**Task to carry out:**
Edit the rows starting at the line containing "phylum: Chordata" and stopping after the line containing "common name: California ground squirrel". Reproduce those lines with "scientific name" changed to "binomial name" and every other detail unchanged.
-------
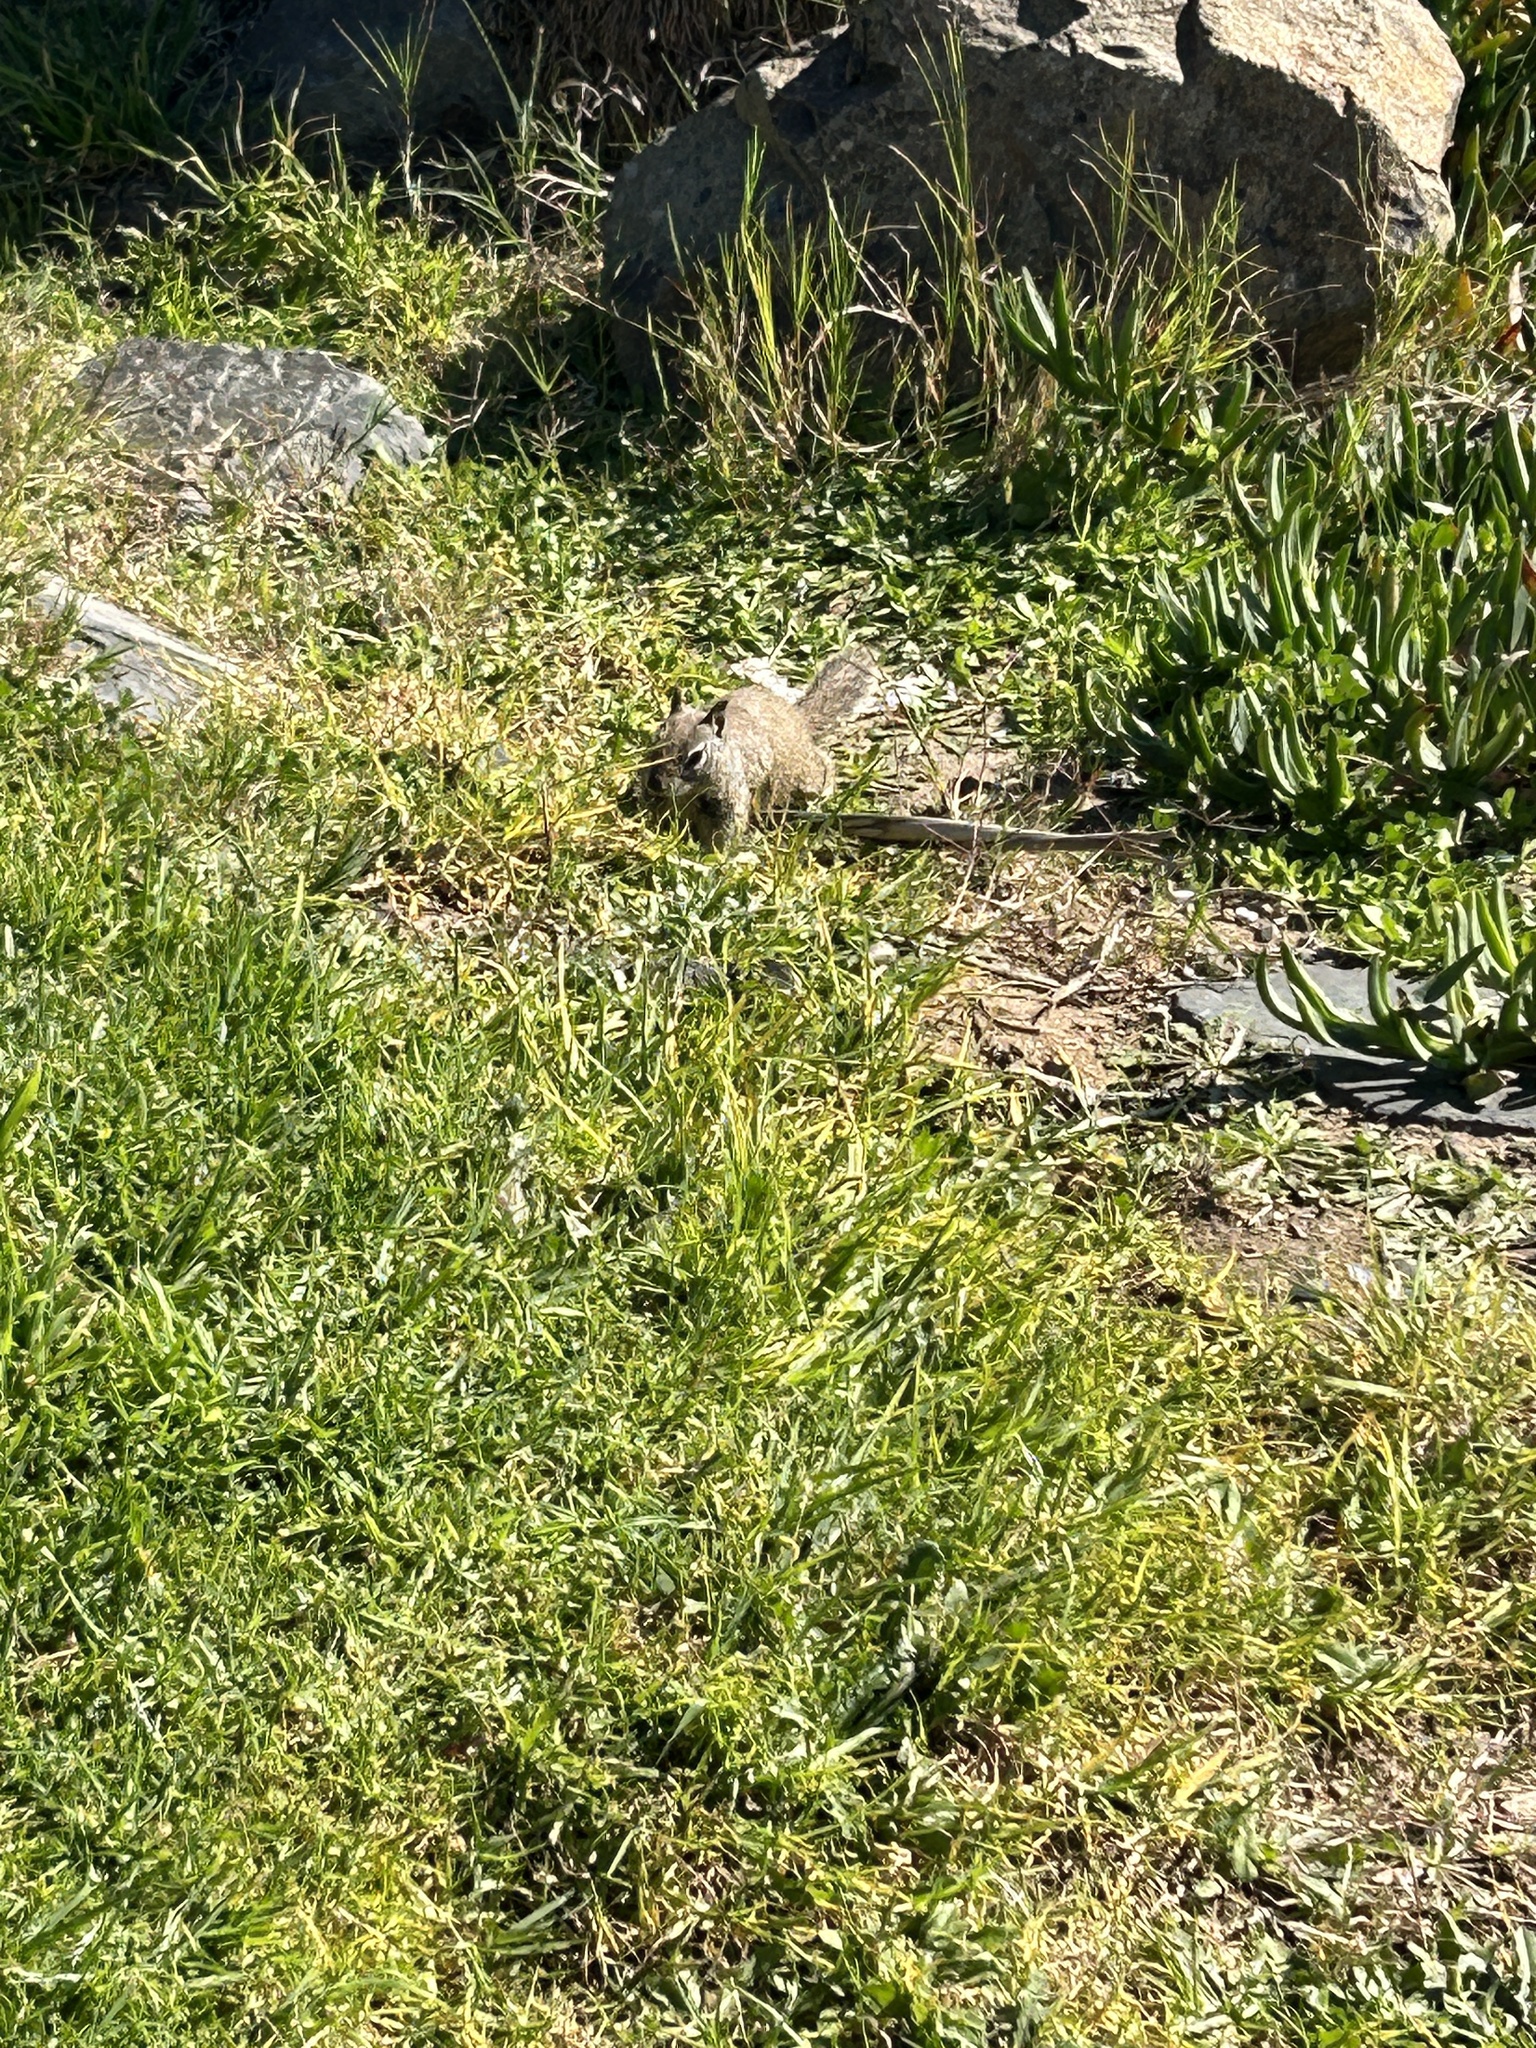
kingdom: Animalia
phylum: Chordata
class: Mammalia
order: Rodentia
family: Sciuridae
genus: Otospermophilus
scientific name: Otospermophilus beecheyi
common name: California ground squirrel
-------
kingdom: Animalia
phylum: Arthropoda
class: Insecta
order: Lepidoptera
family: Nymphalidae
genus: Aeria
-------
**Solution to this exercise:**
phylum: Chordata
class: Mammalia
order: Rodentia
family: Sciuridae
genus: Otospermophilus
binomial name: Otospermophilus beecheyi
common name: California ground squirrel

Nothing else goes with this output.